Text provided below:

NOTE H — NOTES, MORTGAGE NOTES AND OTHER DEBT — continued
     We may, at our option, redeem for cash all or a portion of the 4.50% Notes at any time on or after April 5, 2011. Holders may require us to repurchase the 4.50% Notes for cash on April 1, 2011, April 1, 2014 and April 1, 2019; or in certain circumstances involving a designated event, as defined in the indenture for the 4.50% Notes, holders may require us to purchase all or a portion of their 4.50% Notes. In each case, we will pay a repurchase price equal to 100% of their principal amount, plus accrued and unpaid interest, if any.
Real Estate:
     In conjunction with the acquisition of certain undeveloped land in Florida during November 2004, we paid $3,000 in cash and the remaining balance of $15,730 in the form of a purchase money note. The purchase money note is secured by a mortgage on this land. This note matures November 2009. Under the original terms of the note, the interest rate is 2% per annum above prime rate of interest published from time to time in the Wall Street Journal adjusted every six months during the term of the note. However, effective February 1, 2006, the purchase money note was amended to fix the interest rate at 6% for the period February 1, 2006 through January 31, 2008. From February 1, 2008 through maturity, the interest rate reverts to a variable rate as previously described. On January 4, 2008 the balance of this note was paid in full; there was no pre-payment penalty, as per the terms of the agreement.

End of Text provided.
Information supplied below:

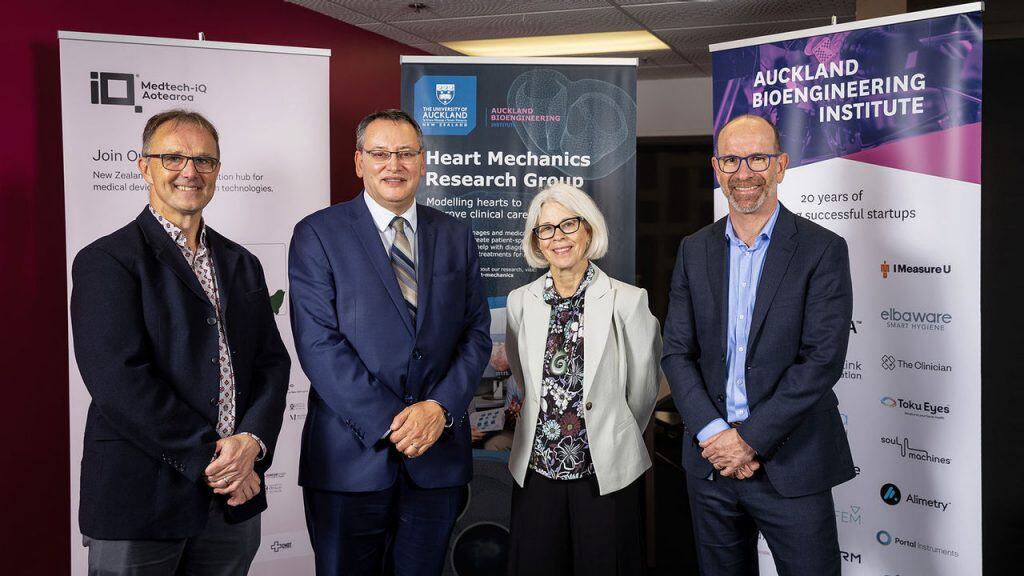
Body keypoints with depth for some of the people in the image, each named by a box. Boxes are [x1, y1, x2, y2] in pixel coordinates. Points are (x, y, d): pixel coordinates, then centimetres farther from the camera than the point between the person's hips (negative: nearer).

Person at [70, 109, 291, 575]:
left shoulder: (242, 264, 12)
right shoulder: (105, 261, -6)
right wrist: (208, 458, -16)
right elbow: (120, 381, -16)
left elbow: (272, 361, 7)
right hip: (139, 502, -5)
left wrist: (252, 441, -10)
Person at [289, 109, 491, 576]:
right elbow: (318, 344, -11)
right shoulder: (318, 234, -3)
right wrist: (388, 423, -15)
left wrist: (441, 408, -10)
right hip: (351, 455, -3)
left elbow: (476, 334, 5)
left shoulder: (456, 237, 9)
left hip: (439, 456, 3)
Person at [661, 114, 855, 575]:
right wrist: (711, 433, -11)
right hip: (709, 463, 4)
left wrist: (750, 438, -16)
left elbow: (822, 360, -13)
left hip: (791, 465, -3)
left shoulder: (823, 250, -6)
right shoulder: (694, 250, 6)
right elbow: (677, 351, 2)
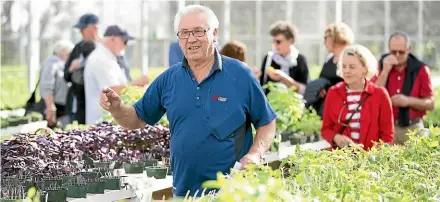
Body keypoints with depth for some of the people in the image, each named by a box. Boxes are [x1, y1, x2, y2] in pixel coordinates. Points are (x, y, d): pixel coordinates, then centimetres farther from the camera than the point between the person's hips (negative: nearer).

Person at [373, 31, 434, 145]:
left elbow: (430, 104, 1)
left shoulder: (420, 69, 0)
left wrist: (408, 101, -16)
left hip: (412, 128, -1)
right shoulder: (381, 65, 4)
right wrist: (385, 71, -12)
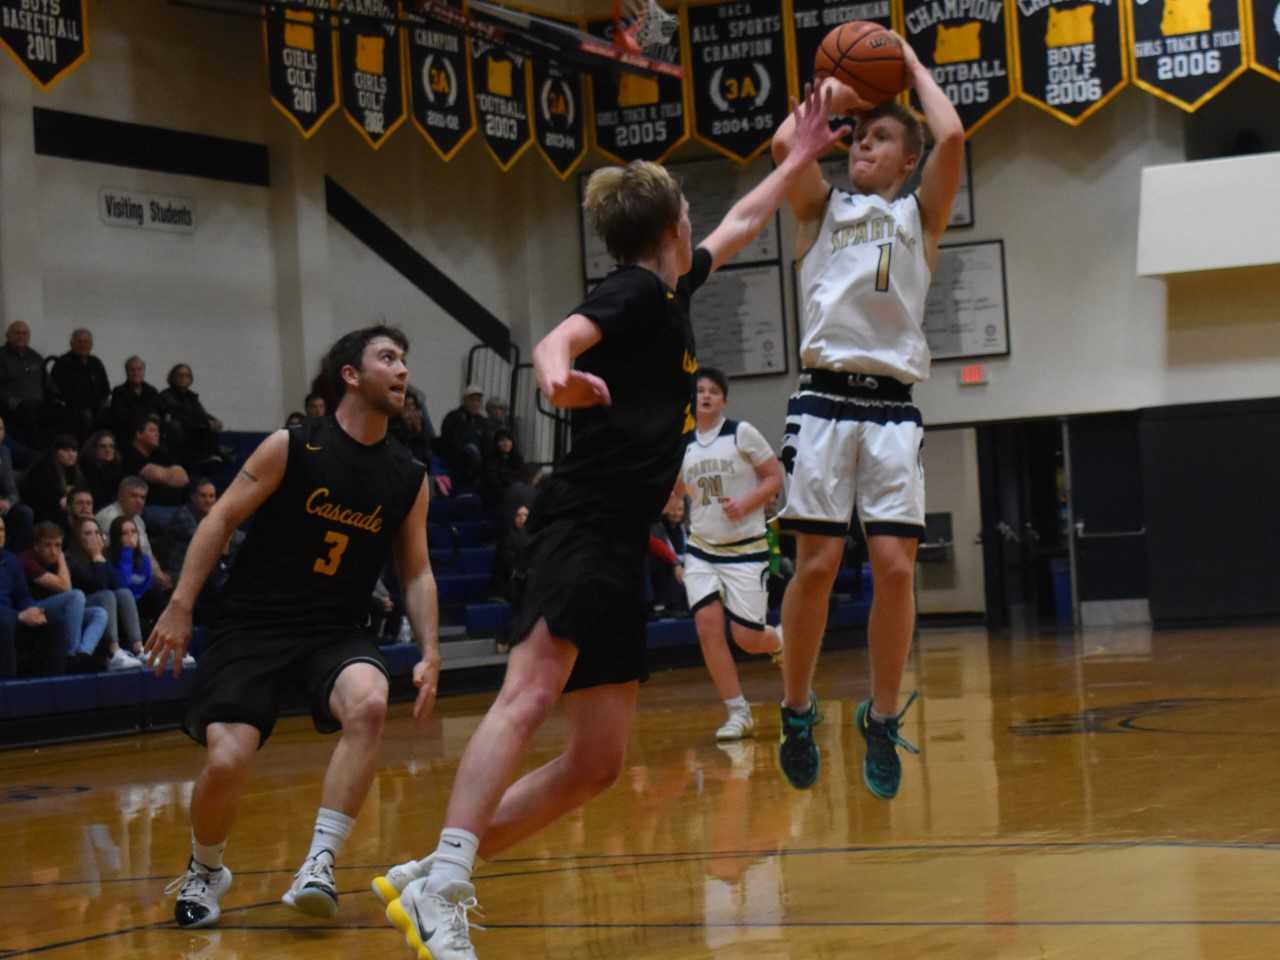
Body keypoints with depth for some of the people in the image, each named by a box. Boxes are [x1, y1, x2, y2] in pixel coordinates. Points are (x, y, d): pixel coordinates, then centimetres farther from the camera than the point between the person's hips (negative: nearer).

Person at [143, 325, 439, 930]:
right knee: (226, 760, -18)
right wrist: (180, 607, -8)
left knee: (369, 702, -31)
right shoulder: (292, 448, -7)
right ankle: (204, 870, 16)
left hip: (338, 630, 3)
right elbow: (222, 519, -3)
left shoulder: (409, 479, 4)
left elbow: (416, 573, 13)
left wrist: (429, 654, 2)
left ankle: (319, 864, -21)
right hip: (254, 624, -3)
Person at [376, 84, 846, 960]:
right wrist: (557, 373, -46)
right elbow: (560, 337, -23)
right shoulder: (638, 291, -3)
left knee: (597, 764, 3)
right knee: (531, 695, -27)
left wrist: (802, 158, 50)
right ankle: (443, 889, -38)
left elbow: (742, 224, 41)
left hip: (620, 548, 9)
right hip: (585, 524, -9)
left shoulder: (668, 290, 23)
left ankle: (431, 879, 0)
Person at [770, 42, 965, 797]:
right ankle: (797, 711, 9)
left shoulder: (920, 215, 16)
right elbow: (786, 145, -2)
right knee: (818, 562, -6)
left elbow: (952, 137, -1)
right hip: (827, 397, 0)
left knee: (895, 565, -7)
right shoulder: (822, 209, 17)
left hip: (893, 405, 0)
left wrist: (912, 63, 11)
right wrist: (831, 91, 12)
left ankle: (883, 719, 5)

End of Information supplied.

= Tasks to carry out =
1. Answer these from the excerpt on notes and debt:
(a) On which dates can holders require repurchase of the 4.50% Notes?
(b) How much cash was paid for the undeveloped land in Florida?
(c) On what date was the purchase money note paid in full?
2. Summarize the excerpt on notes and debt in two sentences.
3. Write the next part of the excerpt on notes and debt, picking up after its final sentence.
The saved data entries are not needed for this work.

= Solved tasks =
1.
(a) April 1, 2011, April 1, 2014 and April 1, 2019
(b) $3,000
(c) January 4, 2008

2. The 4.50% Notes may be redeemed for cash at the company's option on or after April 5, 2011, and holders can require repurchase on set dates or after a designated event at 100% of principal plus accrued and unpaid interest. Undeveloped Florida land bought in November 2004 was financed partly by a $15,730 purchase money note secured by a mortgage, with its interest rate fixed at 6% from February 1, 2006 through January 31, 2008, and the note was paid in full on January 4, 2008 without a pre-payment penalty.

3.
     In conjunction with the acquisition of developed land in Florida in September 2005 and September 2004, we assumed approximately $5,900 of Community Development District term bond obligations due 2010. These term bonds are secured by the land and bear an interest rate of 5.50%. The outstanding balance as of December 31, 2007 and 2006 was $236 and $1,195, respectively.
     In September 2005, we entered into a Credit Agreement and a Guaranty Agreement for a $100,000 (expandable up to $175,000), senior unsecured revolving credit facility (the “Unsecured Credit Facility”), by and among our wholly-owned subsidiary, Avatar Properties Inc. (as Borrower), Wachovia Bank, National Association (as Administrative Agent and Lender), and certain other financial institutions as lenders. Payments of all amounts due under the Unsecured Credit Facility are guaranteed by Avatar Holdings Inc. pursuant to the Restated Guaranty Agreement dated as of October 21, 2005. Interest on borrowings under the Unsecured Credit Facility ranges from LIBOR plus 1.75% to 2.25%. Our borrowing rate under the Unsecured Credit Facility was 6.35% as of December 31, 2007.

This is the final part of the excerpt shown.